- _Directions_
1. What is the average age of pastors today according to the study cited in the Young Pastors Network article?
2. Edit the Young Pastors Network article from the words "The Barna Group" through the words "number is troubling.", putting "Protestant ministers" in place of "Protestant clergy".

- _Source passage_
──────

Looming ‘aging pastorate’ crisis spurs Young Pastors Network

Looming ‘aging pastorate’ crisis spurs Young Pastors Network
Seth Brown, BR Content Editor
October 30, 2017

Clay Smith, senior pastor of First Baptist Church in Matthews, said the Young Pastors Network, a group of North Carolina church leaders under 45 years old, could help Southern Baptists avoid a looming generational crisis by encouraging younger church leaders to connect with one another and become more involved in denominational life.

The Barna Group released data earlier this year that revealed only about 14 percent of Protestant clergy are under age 40, and the number of church leaders over 65 has tripled in the last 25 years. Barna President David Kinnaman said in the report the aging pastorate is “one of the most glaring challenges facing the church today.”

Clay Smith

The average age of pastors today is 54, according to the study. Smith told the Biblical Recorder why he believes that number is troubling.

“A commonly held belief,” he said, “is that a pastor’s voice is most influential in a range of 20 years – 10 above and 10 below [his current age]. If that is the case, and the average age is 54, that means the range of our influence focuses on those aged 44 to 64.”

──────

- _Records from a data collection_
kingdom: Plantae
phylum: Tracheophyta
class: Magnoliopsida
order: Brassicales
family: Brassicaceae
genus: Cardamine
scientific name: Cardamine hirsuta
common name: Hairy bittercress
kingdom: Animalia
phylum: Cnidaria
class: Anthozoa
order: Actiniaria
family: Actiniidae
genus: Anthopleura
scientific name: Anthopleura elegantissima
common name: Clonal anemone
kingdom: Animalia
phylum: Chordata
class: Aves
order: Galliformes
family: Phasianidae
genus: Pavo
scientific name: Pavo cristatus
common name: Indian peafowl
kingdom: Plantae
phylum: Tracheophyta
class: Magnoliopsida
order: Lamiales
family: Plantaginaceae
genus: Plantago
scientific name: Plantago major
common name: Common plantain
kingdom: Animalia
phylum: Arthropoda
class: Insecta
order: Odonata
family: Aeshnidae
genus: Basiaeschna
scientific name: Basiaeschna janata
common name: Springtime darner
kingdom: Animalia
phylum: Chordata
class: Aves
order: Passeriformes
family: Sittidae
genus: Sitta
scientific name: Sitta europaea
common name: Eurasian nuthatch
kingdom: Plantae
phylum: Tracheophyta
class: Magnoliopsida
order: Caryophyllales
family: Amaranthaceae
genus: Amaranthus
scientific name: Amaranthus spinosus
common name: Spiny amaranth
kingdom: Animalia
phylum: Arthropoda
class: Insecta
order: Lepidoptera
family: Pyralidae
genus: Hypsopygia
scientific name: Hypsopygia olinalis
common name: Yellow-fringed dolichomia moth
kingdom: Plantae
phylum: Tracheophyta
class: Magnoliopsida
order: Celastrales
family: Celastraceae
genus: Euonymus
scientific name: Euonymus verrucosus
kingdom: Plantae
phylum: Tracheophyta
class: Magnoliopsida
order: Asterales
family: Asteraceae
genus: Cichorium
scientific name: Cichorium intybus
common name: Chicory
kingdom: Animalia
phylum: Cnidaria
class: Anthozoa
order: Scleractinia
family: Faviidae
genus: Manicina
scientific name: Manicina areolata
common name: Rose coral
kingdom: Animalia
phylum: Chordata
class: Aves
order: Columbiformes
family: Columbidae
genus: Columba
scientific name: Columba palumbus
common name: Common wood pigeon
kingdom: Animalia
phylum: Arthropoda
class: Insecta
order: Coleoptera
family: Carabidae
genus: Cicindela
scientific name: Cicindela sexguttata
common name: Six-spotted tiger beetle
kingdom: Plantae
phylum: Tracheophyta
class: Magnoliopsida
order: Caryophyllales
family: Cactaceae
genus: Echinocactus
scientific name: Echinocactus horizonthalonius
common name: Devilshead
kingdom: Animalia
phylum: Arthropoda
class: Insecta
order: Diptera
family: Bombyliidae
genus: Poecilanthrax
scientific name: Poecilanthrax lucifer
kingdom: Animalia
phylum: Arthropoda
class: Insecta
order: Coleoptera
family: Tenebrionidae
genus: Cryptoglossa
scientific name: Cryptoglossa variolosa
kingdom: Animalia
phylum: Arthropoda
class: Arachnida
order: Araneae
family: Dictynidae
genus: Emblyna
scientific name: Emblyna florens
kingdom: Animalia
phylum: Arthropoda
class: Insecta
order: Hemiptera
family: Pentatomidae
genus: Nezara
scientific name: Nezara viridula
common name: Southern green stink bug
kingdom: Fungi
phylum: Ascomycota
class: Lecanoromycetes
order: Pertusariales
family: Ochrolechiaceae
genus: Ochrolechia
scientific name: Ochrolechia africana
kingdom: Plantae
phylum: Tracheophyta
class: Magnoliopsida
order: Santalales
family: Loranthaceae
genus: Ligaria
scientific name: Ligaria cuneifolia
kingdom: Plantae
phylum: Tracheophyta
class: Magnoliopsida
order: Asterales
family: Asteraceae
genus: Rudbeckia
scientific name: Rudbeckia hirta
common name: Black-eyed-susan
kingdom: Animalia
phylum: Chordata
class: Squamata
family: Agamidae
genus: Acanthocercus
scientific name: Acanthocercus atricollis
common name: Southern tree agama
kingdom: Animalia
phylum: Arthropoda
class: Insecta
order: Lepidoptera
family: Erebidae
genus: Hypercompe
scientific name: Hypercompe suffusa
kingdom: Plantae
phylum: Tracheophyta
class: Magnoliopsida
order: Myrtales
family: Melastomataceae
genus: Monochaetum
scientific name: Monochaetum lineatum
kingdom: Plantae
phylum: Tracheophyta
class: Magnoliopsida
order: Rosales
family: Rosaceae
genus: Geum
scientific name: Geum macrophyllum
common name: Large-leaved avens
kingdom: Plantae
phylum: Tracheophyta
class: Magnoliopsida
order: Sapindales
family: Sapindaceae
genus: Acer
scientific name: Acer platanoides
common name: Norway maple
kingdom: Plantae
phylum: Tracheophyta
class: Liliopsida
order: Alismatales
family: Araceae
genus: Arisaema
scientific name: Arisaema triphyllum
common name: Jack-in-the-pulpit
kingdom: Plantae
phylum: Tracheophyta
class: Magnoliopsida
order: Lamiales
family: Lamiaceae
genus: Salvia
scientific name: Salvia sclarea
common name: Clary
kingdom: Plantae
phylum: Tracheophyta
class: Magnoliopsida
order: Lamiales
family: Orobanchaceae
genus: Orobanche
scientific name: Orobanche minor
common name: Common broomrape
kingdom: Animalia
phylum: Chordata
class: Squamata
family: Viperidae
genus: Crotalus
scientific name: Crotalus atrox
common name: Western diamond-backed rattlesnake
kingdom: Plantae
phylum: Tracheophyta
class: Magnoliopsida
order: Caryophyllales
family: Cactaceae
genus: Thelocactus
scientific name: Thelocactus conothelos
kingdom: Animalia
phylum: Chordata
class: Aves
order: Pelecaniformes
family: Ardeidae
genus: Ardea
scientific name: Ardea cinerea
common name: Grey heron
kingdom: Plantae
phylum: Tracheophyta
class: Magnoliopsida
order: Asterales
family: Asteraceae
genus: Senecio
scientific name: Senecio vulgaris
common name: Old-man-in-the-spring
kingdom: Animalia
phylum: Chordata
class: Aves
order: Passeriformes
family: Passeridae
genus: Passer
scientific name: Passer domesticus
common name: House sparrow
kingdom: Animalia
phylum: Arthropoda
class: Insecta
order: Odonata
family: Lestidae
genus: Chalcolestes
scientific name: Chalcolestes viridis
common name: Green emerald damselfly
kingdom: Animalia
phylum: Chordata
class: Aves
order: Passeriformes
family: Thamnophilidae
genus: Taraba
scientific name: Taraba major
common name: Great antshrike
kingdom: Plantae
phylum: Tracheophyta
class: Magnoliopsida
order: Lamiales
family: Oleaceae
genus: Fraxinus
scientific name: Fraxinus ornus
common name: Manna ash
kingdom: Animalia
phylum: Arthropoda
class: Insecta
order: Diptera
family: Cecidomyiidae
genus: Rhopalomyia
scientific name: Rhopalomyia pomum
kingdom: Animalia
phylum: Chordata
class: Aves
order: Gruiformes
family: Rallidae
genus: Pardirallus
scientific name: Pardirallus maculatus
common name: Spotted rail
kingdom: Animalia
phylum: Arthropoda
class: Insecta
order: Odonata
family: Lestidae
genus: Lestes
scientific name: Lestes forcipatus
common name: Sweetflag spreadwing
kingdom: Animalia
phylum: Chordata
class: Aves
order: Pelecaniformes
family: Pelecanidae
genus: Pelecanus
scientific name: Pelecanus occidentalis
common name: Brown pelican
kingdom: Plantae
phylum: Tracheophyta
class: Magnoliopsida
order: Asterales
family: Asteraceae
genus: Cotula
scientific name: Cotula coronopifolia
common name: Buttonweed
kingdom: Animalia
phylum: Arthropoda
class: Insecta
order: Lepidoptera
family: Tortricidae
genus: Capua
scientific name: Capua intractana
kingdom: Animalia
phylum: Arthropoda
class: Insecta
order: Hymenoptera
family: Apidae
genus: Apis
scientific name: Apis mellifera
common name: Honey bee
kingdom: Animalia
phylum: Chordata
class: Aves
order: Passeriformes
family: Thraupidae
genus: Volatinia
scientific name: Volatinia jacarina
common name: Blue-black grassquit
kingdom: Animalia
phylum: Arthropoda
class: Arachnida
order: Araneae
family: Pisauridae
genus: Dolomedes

──────

- _Correct answers_
1. 54

2.
The Barna Group released data earlier this year that revealed only about 14 percent of Protestant ministers are under age 40, and the number of church leaders over 65 has tripled in the last 25 years. Barna President David Kinnaman said in the report the aging pastorate is “one of the most glaring challenges facing the church today.”

Clay Smith

The average age of pastors today is 54, according to the study. Smith told the Biblical Recorder why he believes that number is troubling.